Фрагмент текста:
+ + + +

Но — пока что тянулось томительное лето, осложнившееся для Ф. М. стоянием в строю при смотре войск и сорванными свиданиями с Марией Дмитриевной. Как-то незаметно в ее письмах, наряду с безотрадными вестями о тоске и одиночестве, стали появляться ноты, от которых у Достоевского щемило сердце. «Все чаще, — замечал Врангель, — стало упоминаться имя нового знакомого в Кузнецке, товарища мужа Марии Дмитриевны, симпатичного молодого учителя. С каждым письмом отзывы о нем становились все восторженнее и восторженнее, восхвалялась его доброта, его привязанность и его высокая душа. Достоевский терзался ревностью; жутко было смотреть на его мрачное настроение, отражавшееся на его здоровье».
И вот — новое известие, которое сотрясло Достоевского: 4 августа скончался Исаев, пробыв на новом месте «по корчемной части» около двух месяцев. Марии Дмитриевне не на что было хоронить мужа: его погребли на деньги сердобольных людей. Кто-то прислал подаяние — три рубля серебром, и она приняла! И осталась одна с сыном на руках, «в нищете безнадежной», в «уезде далеком и зверском».
Теперь, когда Исаева была свободна, все только усложнилось. Влюбившись без памяти, Достоевский успел за год пережить все муки любовного ада: терзания адюльтера, пока Мария Дмитриевна была замужем; ужас разлуки, когда она с мужем уехала. Теперь, когда она овдовела, наступало время надежд, самопожертвования и жалости, к которым, как яд, примешивалась ревность. Он готов был занимать деньги направо и налево, лишь бы вызволить ее из нищеты, он считал прямым долгом и целью своей жизни заботиться о ней и ее сыне. При этом, как замечал Врангель, ему было хорошо известно, что Мария Дмитриевна не на шутку увлечена 24-летним учителем из Кузнецка Николаем Борисовичем Вергуновым.

+ + + +

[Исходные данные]
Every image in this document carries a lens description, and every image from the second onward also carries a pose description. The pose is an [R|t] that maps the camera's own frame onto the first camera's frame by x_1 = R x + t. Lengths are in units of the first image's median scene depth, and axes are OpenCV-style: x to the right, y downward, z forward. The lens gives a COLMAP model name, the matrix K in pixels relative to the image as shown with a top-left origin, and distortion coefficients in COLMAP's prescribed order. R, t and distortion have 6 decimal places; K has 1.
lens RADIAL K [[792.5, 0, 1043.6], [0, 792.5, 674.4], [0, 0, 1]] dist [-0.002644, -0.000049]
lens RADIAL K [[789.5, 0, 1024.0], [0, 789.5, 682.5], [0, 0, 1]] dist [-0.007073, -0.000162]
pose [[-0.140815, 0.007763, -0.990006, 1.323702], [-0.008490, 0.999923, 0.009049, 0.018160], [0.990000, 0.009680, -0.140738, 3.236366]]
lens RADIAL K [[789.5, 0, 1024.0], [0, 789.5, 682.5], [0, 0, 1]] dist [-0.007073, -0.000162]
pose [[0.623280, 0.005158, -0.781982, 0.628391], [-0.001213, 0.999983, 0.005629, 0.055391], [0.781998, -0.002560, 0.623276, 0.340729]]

+ + + +

Условие задания:
Какого числа, согласно фрагменту о Достоевском и Марии Дмитриевне, скончался Исаев? Отвечайте только по фрагменту.

Выполненное задание:
4 августа.